Deshalb wundere ich mich über alle, die schon jetzt eine selbstgewisse Meinung haben, die auch noch zu dem passt, was sie sowieso schon immer gesagt haben. Andere Analysen lese ich mit großem Interesse. Sehr viele Menschen im Iran, in Israel und ihren Nachbarstaaten haben gerade große Angst.
Dem müssen alle, die über die Lage reden auch Rechnung zollen. Die Aussagen von Kanzler Merz sind auch ein Schlag ins Gesicht der vielen mutigen Menschen im Iran & im Exil, die sich in den vergangenen Tagen mit Empathie für die Opfer auf beiden Seiten für ein Ende der Gewalt, gegen das iranische Regime & sein Atomprogramm ausgesprochen haben.
Mein Kollege Omid hat heute ein sehr kluges Interview im Deutschlandfunk gegeben. Und darauf hingewiesen, dass entgegen der Aussagen von Friedrich Merz keinesfalls klar ist, dass diese Militärschläge ein Abschied des iranischen Regimes von der Atombombe sind: https://www.deutschlandfunk.de/lage-im-iran-interview-mit-omid-nouripour-gruene-100.html
Insgesamt könnte ich einen hunderteiligen Thread zu allen politischen, militärischen und völkerrechtlichen Aspekten in diesem Konflikt schreiben. Und dazu, wie angesichts dieser gefährlichen Situation gerade die deutsche „Außenpolitik aus einem Guss“ dasteht, während die Kommentierung von Kanzler, Außenminister und Verteidigungsminister mittlerweile himmelweit auseinanderklafft.

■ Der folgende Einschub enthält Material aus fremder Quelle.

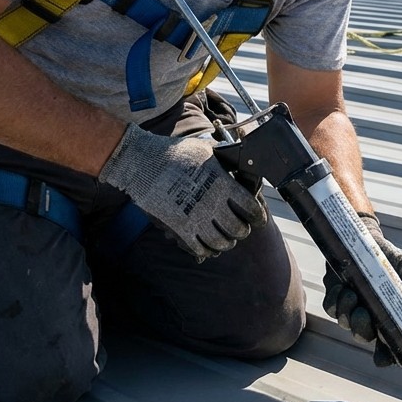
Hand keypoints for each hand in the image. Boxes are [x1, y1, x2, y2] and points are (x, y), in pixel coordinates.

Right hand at [99, 123, 265, 259]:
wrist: (144, 162)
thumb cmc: (177, 154)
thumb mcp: (208, 151)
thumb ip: (228, 161)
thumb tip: (244, 162)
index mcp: (223, 184)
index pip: (252, 209)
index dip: (258, 217)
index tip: (257, 219)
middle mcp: (212, 203)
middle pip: (239, 230)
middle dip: (242, 231)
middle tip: (239, 228)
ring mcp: (196, 218)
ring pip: (221, 243)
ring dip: (225, 243)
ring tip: (225, 239)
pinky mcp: (179, 229)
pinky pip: (199, 249)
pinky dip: (206, 250)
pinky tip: (206, 244)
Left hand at [322, 212, 401, 366]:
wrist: (364, 239)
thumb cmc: (388, 258)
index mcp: (389, 316)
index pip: (388, 346)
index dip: (386, 356)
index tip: (382, 359)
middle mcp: (370, 317)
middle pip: (364, 337)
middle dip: (362, 329)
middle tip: (364, 312)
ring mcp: (351, 309)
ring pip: (345, 323)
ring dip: (347, 312)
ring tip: (352, 293)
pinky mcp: (335, 297)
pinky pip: (331, 308)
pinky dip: (335, 300)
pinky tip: (342, 287)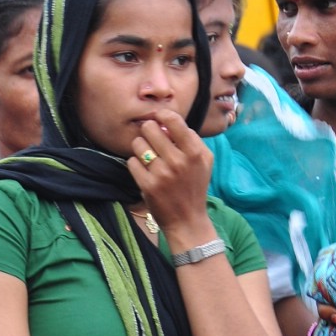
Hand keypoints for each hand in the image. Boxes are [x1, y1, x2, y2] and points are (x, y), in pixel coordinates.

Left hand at [128, 110, 213, 243]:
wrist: (187, 220)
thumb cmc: (195, 186)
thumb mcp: (204, 161)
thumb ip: (191, 139)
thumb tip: (170, 122)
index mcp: (194, 153)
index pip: (173, 120)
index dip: (162, 115)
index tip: (159, 118)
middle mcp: (178, 162)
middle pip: (150, 129)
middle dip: (148, 132)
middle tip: (151, 140)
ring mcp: (162, 174)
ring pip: (138, 144)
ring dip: (140, 148)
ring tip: (148, 157)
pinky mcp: (148, 186)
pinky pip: (132, 162)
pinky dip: (136, 165)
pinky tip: (144, 171)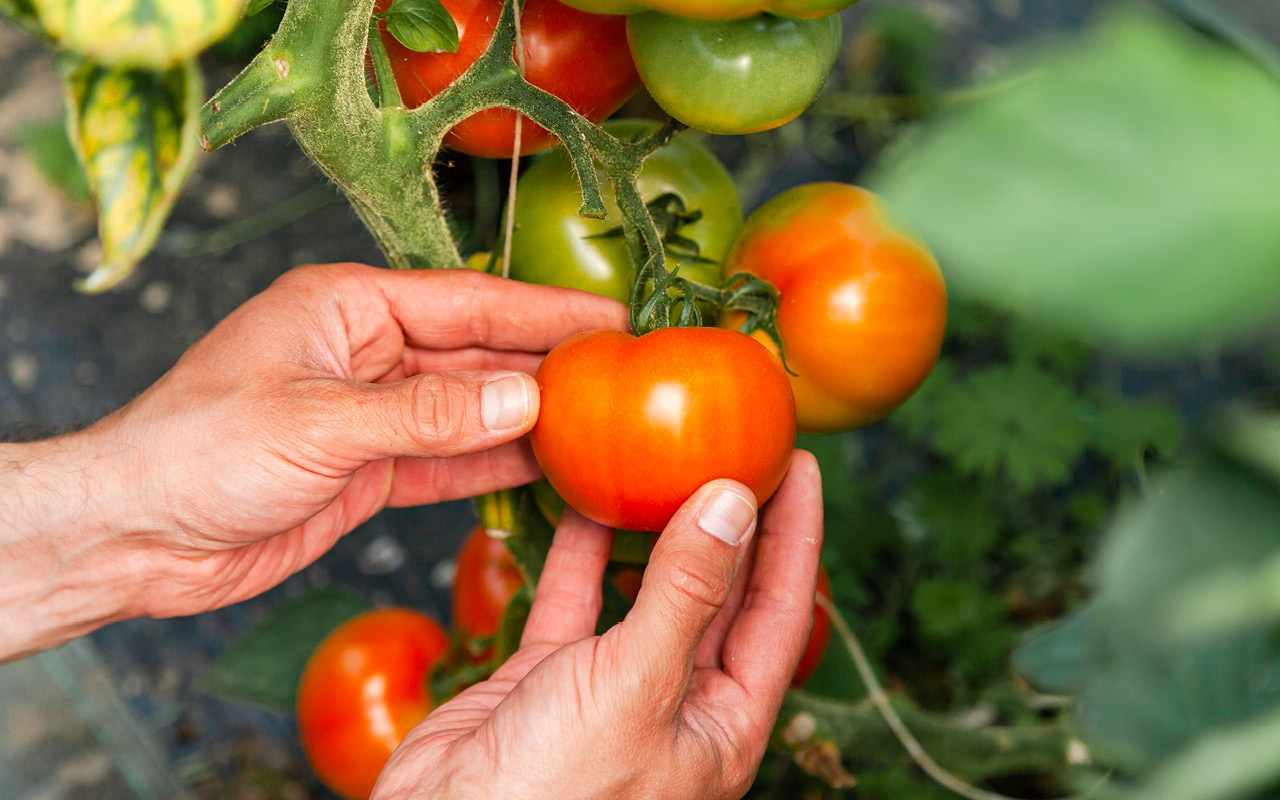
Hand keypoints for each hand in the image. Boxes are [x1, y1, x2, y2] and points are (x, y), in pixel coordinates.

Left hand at [0, 263, 625, 656]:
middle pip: (478, 356)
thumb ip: (427, 416)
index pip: (468, 302)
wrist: (134, 534)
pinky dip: (494, 468)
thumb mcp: (319, 424)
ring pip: (470, 413)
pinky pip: (448, 462)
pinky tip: (546, 469)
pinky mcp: (369, 469)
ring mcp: (371, 413)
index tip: (613, 318)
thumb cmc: (196, 450)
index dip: (544, 311)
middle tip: (628, 377)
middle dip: (549, 367)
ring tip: (605, 426)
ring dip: (530, 422)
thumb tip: (523, 401)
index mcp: (348, 307)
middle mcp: (366, 352)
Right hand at [373, 451, 822, 799]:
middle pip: (719, 592)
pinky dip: (578, 550)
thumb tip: (732, 505)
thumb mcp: (635, 688)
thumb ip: (684, 594)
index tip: (794, 464)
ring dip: (653, 528)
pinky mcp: (549, 677)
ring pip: (645, 589)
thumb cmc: (552, 797)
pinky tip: (583, 498)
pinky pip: (573, 599)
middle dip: (730, 519)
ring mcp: (610, 688)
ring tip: (667, 458)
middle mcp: (674, 703)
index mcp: (723, 725)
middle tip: (737, 444)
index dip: (794, 535)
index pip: (778, 611)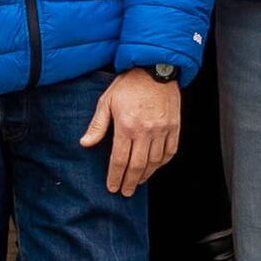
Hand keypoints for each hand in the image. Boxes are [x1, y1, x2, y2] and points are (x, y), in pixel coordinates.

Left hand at [83, 68, 181, 194]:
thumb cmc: (128, 84)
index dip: (115, 176)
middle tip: (126, 192)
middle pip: (138, 166)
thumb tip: (85, 144)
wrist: (155, 67)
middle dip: (130, 182)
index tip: (112, 187)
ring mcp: (162, 130)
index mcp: (126, 126)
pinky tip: (155, 167)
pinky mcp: (174, 126)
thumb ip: (97, 125)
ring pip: (155, 161)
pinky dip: (162, 163)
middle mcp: (146, 131)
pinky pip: (170, 151)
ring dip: (146, 175)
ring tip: (138, 182)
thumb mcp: (107, 101)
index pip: (120, 160)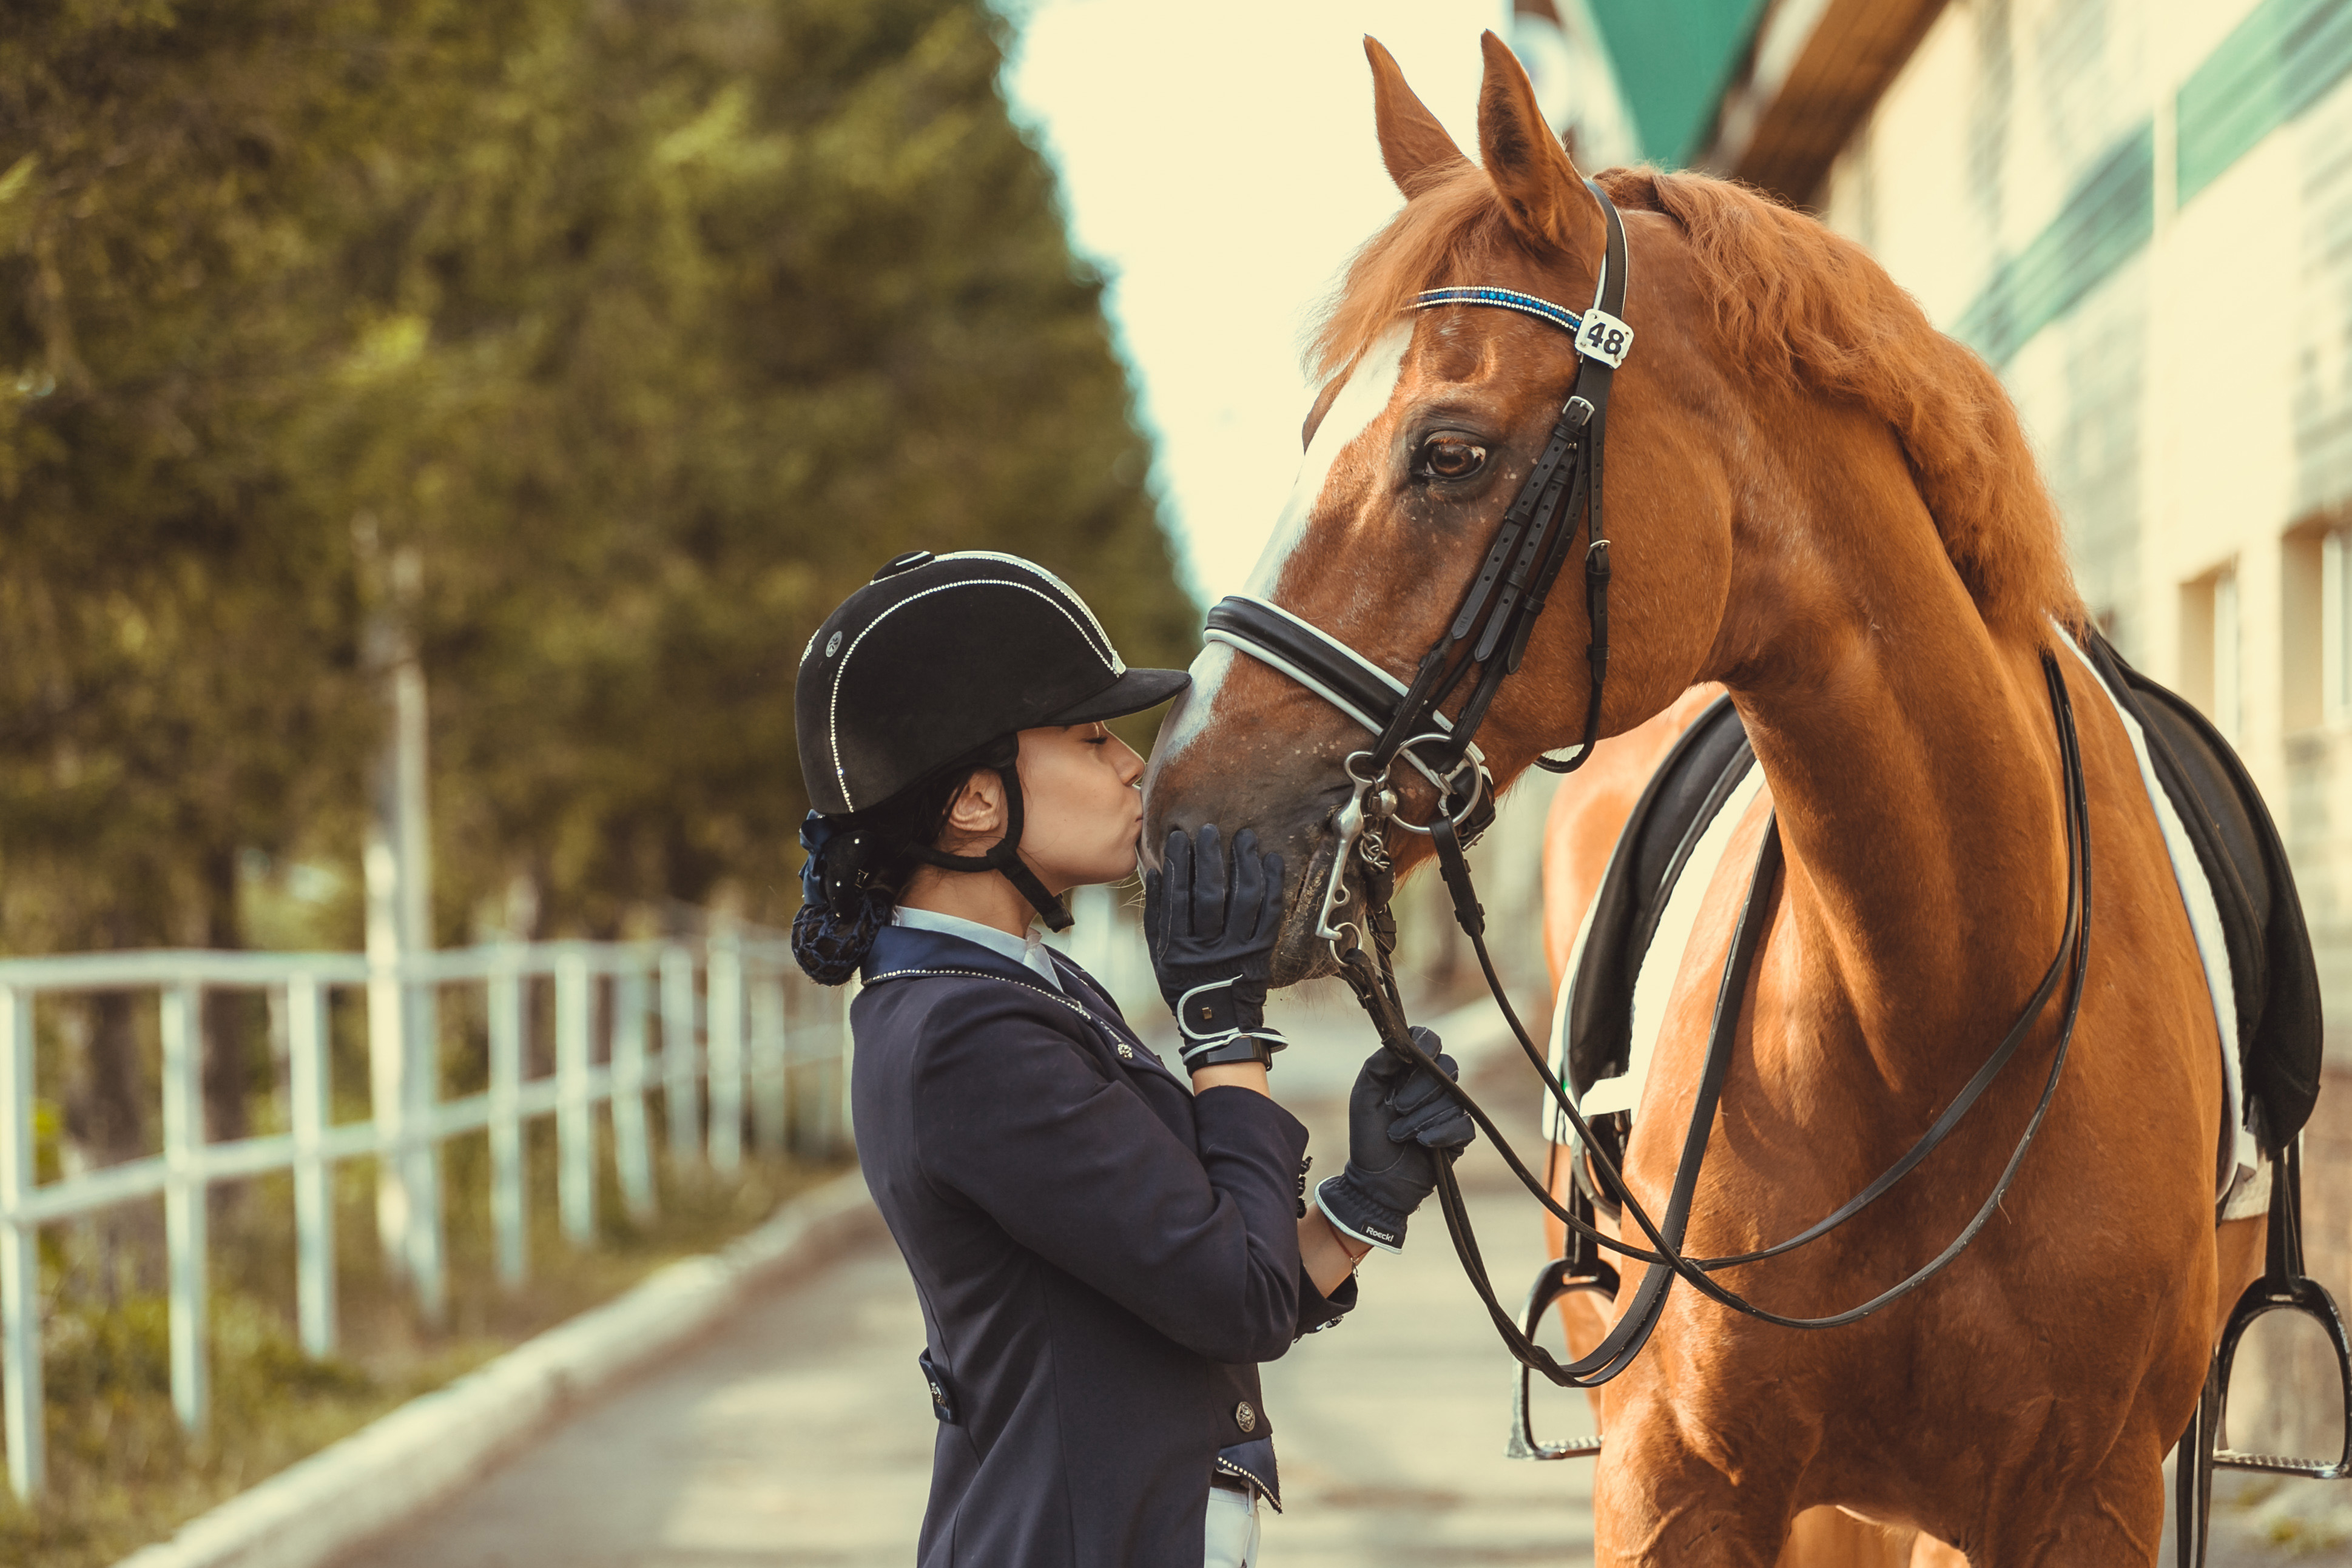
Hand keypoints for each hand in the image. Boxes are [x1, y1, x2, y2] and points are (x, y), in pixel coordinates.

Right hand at [1143, 824, 1287, 1070]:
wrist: (1217, 1022)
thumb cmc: (1184, 983)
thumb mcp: (1159, 955)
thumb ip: (1155, 915)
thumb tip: (1155, 872)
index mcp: (1179, 949)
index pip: (1177, 897)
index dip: (1178, 864)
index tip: (1179, 837)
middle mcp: (1209, 948)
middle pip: (1210, 894)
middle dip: (1210, 858)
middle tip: (1211, 831)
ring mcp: (1238, 950)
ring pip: (1244, 900)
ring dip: (1245, 864)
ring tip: (1245, 838)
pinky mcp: (1262, 951)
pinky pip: (1270, 913)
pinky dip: (1272, 885)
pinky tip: (1271, 862)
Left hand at [1314, 1029, 1475, 1252]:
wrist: (1375, 1181)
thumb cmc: (1367, 1136)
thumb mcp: (1364, 1096)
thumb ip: (1379, 1064)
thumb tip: (1401, 1043)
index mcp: (1409, 1070)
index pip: (1429, 1040)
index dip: (1426, 1044)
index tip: (1413, 1057)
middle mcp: (1433, 1086)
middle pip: (1447, 1067)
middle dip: (1420, 1088)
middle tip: (1397, 1107)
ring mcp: (1449, 1110)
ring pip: (1453, 1099)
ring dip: (1421, 1118)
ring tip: (1399, 1135)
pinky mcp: (1459, 1136)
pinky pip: (1463, 1124)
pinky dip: (1440, 1133)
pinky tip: (1422, 1143)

Mir war es aber vor allem wichtig, auch den vielen Menschen in unserem Land, die durch den Begriff „Drecksarbeit“ verletzt wurden zu zeigen, dass nicht alle Politiker*innen diese Haltung und insbesondere diese Wortwahl teilen.
Gerade auch weil ich mich schon als junge Abgeordnete im Unterausschuss Abrüstung mit dem iranischen Atomprogramm beschäftigt habe und es schwer erträglich finde, wenn derart zynisch über solche schwerwiegenden Fragen von Krieg und Frieden gesprochen wird.